She was hardly a saint to her son, though.
She was tough
, he told people. The service was broadcast nationally. Murdoch paid loving tribute:
“Today I wish to speak to the extraordinary accomplishments of this exceptional woman. On its own, that would be a formidable task. It is made even more daunting by the obligation of a grateful son, to do a justice to a mother whose love gave me more than I could ever hope to repay.”

Elisabeth Greene Murdoch made clear she was devoted first and foremost to Keith Murdoch—and that her love for their children was
an expression of her love for him. Since their aging father would not be the family disciplinarian, she took on that task too. “Just let me say that Mum assumed that role with none of the angst or self-doubt that consumes so many modern parents,” Dame Elisabeth's son said to laughter. “I still remember, vividly, the good smacking I got for pulling my big sister Helen's pigtails.”

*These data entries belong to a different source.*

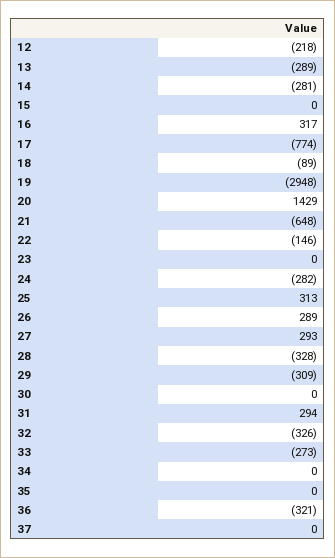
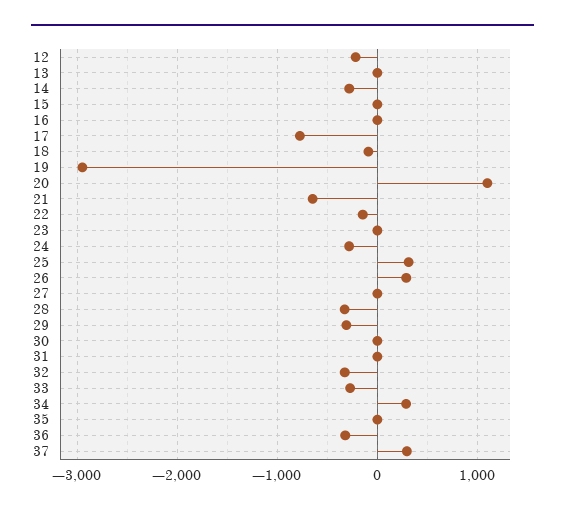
  {
    "12": -218,
-   "13": -289,
+   "13": 0,
    "14": -281,
    "15": 0,
-   "16": 317,
+   "16": 0,
    "17": -774,
    "18": -89,
    "19": -2948,
-   "20": 1429,
+   "20": 1100,
    "21": -648,
    "22": -146,
    "23": 0,
    "24": -282,
    "25": 313,
    "26": 289,
-   "27": 293,
+   "27": 0,
    "28": -328,
    "29": -309,
    "30": 0,
-   "31": 294,
+   "31": 0,
    "32": -326,
    "33": -273,
-   "34": 0,
+   "34": 300,
    "35": 0,
    "36": -321,
-   "37": 0
+   "37": 300
  }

Murdoch's mother gave him an indirect smacking once again, decades later, during a nationally televised documentary by telling an interviewer that she assessed success and failure differently than her son did. Money couldn't be the point, she said. Murdoch told those who had come to pay their respects that Dame Elisabeth was a woman who disdained finery and preferred pursuing charity by stealth. “However you came to know her, what you remember is the strength of character that defined Elisabeth Murdoch's life,” Rupert said. “It was formed by the credo she learned so many decades ago at the Clyde School: We are judged by our acts.”

We are judged by our acts
. Dame Elisabeth lived long enough to see her son's full ascent. Keith Murdoch died when Rupert was just twenty-one, at the tail end of his studies at Oxford. The pudgy-faced son burned with a desire to demonstrate he could make his mark in the same field as his father.